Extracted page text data
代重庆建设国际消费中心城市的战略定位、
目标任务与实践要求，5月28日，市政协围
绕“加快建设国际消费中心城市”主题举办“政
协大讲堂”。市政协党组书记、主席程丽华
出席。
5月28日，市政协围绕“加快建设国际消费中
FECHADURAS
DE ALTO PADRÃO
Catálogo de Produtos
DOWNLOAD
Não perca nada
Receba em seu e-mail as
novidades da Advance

==

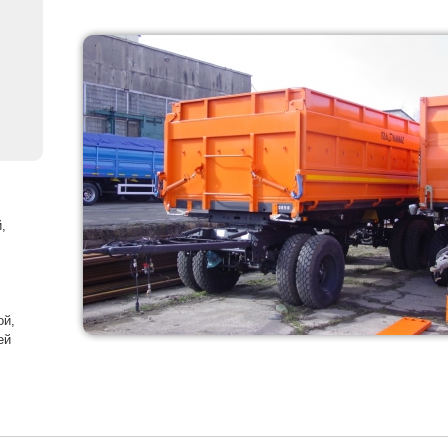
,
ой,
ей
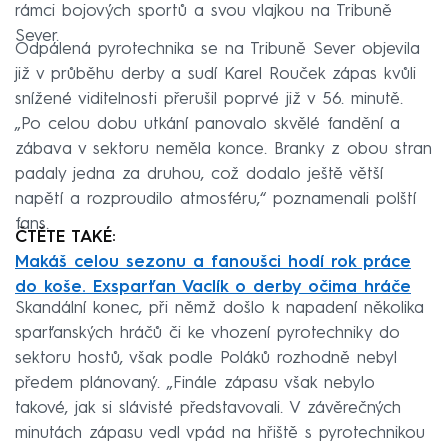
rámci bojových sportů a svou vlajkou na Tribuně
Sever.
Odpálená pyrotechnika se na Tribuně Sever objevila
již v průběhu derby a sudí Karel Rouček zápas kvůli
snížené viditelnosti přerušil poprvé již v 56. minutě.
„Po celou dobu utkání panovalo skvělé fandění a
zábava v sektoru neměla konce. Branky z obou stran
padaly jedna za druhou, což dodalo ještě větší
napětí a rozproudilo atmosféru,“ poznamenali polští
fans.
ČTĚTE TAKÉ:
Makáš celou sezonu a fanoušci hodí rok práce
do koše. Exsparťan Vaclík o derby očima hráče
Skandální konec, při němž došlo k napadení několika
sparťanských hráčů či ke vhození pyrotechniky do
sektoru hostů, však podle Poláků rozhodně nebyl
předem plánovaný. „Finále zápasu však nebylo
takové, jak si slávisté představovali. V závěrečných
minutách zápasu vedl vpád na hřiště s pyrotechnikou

• [WORK INSTRUCTIONS] Please copy out each line of the data in which the word "derby" occurs.

• [PROBLEM SOLUTION]
již v průběhu derby a sudí Karel Rouček zápas kvůli
do koše. Exsparťan Vaclík o derby očima hráče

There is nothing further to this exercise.